Soft drinks and fuzzy borders

We live in a world with ambiguity, which is why people with absolute, black-and-white ideologies always end up looking extreme. The latest case study? Soft drink regulation in New York City.

Let’s start by being clear on what the law is about. It is very specific: places that serve drinks (not grocery stores) would be unable to sell more than 16 ounce containers of sugary drinks that have more than 25 calories per ounce. Can they sell you multiple containers? Yes. Can they allow free refills? Yes. Would this really be anything more than a slight nuisance for people who need to drink more than 16 ounces at a time? No.

But morally and philosophically, it is a gray area. Should the government be putting rules on something like this? It isn’t like gun laws, which prevents one person from hurting another person. It isn’t like business regulations that prevent a company from lying to their customers. It’s more or less an attempt to prevent businesses from taking advantage of the fact that people have poor self-control.  Is that really the government’s job?

Is it the government’s job to prevent businesses from taking advantage of people making bad decisions?

That’s the key question. I want you to stop for a moment, and think about the answer.

 


 

In my opinion, there is no single answer that is true in all situations.  The answer is neither “The government should NEVER try to prevent people from making bad decisions” nor is it “The government should ALWAYS try to stop people from making bad decisions.”

That’s why I started out, at the top of this article, saying that absolute, black-and-white ideologies all sound impractical and extreme when they address issues in the “big picture” like this. Anyone who says that they have ONE answer to the above (bold-faced) question that is true in every circumstance is inevitably just wrong.

People who instinctively want the answer to be “NO!”  (usually conservatives) always gravitate to their pet example: Will we end up with the government telling us exactly how many vegetables we are required to eat? That’s ridiculous!

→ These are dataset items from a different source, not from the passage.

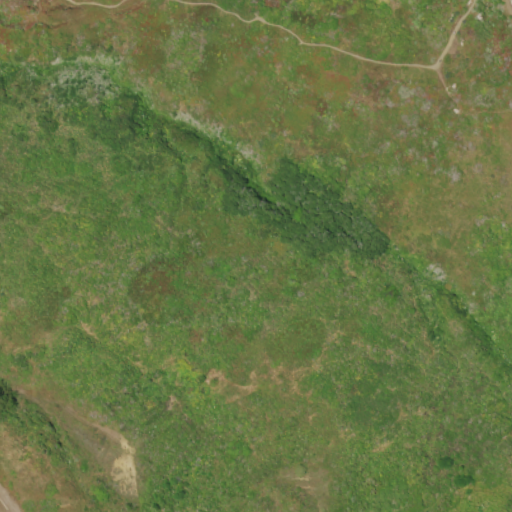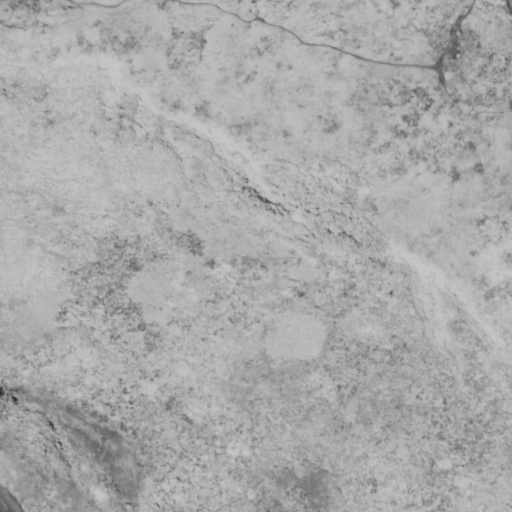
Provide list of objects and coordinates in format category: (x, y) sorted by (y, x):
road: (287, 31)
road: (8, 495)
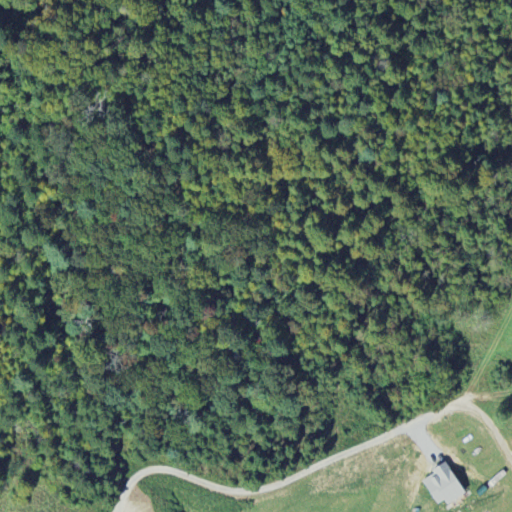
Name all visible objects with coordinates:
building: (444, 487)
road: (262, 489)
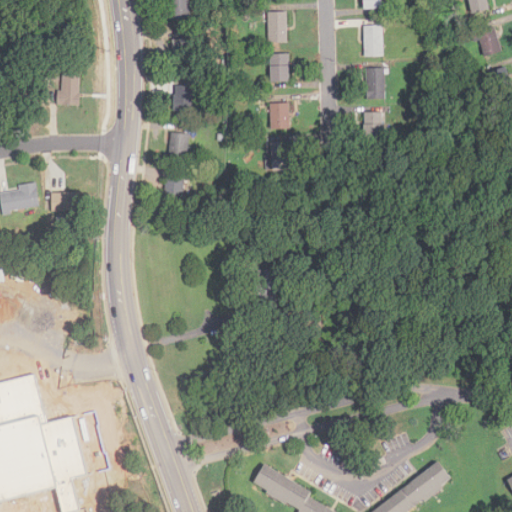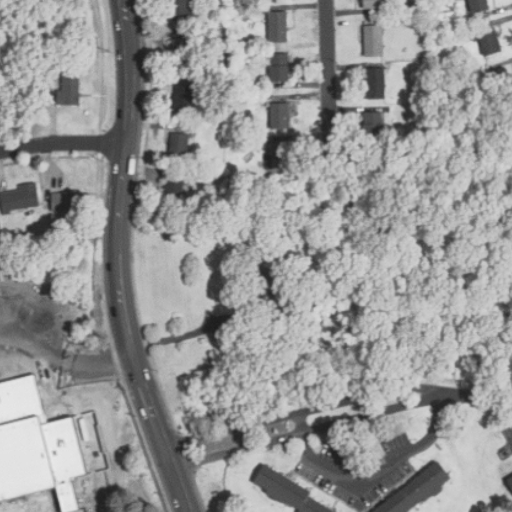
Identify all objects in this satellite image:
building: (262, 0)
building: (372, 4)
building: (373, 4)
building: (478, 5)
building: (479, 6)
building: (178, 9)
building: (180, 10)
building: (277, 26)
building: (279, 29)
building: (373, 40)
building: (487, 40)
building: (375, 42)
building: (489, 42)
building: (182, 51)
building: (183, 53)
building: (456, 66)
building: (279, 67)
building: (280, 69)
road: (328, 79)
building: (211, 82)
building: (236, 82)
building: (375, 83)
building: (502, 83)
building: (377, 84)
building: (15, 88)
building: (68, 90)
building: (70, 92)
building: (182, 98)
building: (184, 100)
building: (280, 115)
building: (280, 117)
building: (373, 125)
building: (374, 127)
building: (221, 139)
building: (252, 142)
road: (62, 143)
building: (179, 144)
building: (179, 147)
building: (277, 156)
building: (281, 157)
road: (123, 174)
building: (174, 184)
building: (174, 193)
building: (20, 198)
building: (20, 200)
building: (65, 201)
building: (66, 203)
building: (39, 246)
building: (0, 252)
building: (265, 282)
building: (271, 291)
road: (191, 334)
road: (338, 415)
road: (157, 430)
building: (41, 446)
road: (376, 475)
building: (510, 478)
building: (511, 484)
building: (287, 490)
building: (416, 491)
building: (288, 492)
building: (418, 492)
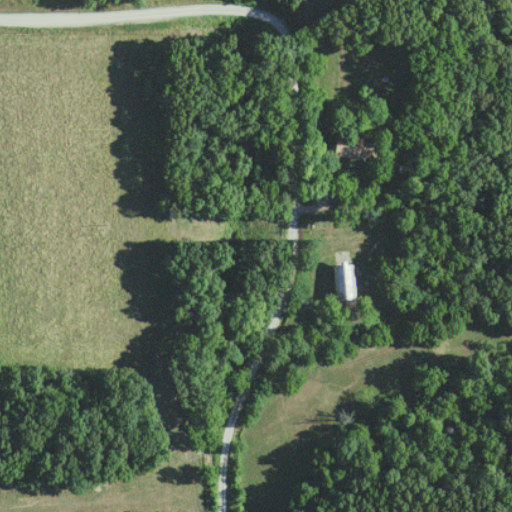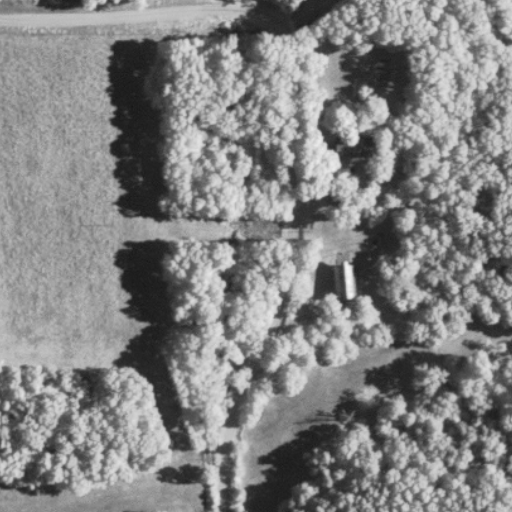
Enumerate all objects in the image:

People who instinctively want the answer to be “YES!” (usually liberals) always gravitate to their pet example: Will we end up with no safety regulations at all?  Are you next going to say that companies should be allowed to sell toxic toys, and let the market decide? That’s ridiculous!

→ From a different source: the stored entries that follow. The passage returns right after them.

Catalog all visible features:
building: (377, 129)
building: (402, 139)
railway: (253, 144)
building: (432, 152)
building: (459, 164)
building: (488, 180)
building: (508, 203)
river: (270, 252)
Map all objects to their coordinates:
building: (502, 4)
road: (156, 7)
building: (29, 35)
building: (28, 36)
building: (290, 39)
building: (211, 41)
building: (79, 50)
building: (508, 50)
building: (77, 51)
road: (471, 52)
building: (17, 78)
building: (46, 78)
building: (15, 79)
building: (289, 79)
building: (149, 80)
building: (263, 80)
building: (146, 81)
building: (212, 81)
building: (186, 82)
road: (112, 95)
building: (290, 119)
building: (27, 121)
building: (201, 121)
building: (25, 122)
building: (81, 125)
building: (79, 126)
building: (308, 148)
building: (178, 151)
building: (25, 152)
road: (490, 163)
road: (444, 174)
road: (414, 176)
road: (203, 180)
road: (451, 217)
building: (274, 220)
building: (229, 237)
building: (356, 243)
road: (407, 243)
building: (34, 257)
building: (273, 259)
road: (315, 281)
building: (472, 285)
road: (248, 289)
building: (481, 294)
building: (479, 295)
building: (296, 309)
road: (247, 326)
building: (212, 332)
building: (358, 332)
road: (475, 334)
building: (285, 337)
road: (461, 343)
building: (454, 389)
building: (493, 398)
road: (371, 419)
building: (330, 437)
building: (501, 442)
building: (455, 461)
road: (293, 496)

Those are  the extremes. And they are, of course, both ridiculous.

Any ideology that is so rigid that it requires you to believe that the government can’t outlaw toxic toys for children is, quite plainly, a broken ideology. It does not take into account the way real human beings function in the real world. But similarly, any ideology so rigid that it requires you to believe that the government should mandate your dietary intake is also a broken ideology.

The only ideologies that work in the real world are those that allow you to answer “yes” sometimes, and “no” at other times, to the question of whether it’s the government’s job to protect people from making bad decisions.

 


 

This is my appeal to people: Let’s get away from having arguments as if we are trying to figure out whether the answer is “always yes” or “always no”.   It’s not.

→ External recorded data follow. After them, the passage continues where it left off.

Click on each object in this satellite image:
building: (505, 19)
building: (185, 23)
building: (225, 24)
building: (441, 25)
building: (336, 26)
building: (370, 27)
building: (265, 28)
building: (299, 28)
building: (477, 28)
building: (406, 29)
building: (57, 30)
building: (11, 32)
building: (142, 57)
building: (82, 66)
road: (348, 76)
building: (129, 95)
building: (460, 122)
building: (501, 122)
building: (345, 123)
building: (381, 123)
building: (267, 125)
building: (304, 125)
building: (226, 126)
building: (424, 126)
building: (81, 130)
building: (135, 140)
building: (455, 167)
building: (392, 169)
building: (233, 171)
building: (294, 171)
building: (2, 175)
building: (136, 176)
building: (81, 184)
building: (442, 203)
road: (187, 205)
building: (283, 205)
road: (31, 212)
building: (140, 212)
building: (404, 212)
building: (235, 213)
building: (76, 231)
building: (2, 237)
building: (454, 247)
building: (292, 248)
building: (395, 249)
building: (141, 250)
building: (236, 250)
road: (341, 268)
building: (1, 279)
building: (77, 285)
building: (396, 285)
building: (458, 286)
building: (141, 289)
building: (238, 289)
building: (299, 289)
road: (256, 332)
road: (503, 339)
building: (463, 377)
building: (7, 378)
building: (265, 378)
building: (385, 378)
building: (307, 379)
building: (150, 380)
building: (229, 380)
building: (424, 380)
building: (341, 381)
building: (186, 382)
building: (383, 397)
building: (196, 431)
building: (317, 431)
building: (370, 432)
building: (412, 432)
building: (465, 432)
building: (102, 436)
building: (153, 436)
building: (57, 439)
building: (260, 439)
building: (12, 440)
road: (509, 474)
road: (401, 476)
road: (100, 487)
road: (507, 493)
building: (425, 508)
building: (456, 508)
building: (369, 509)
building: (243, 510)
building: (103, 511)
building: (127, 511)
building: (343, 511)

So let’s do away with arguments like “OMG this will lead to the regulation of everything!”

And let’s do away with arguments like “OMG you just don’t care about helping people!”

The real conversation is in the gray area: the fuzzy border between the “obvious yes” cases and the “obvious no” cases.

Every conversation about the details, including the Great Soft Drink Debate, needs to be taken on its own merits, without hysterics or wild analogies to extremes, to figure out on which side of that border it belongs.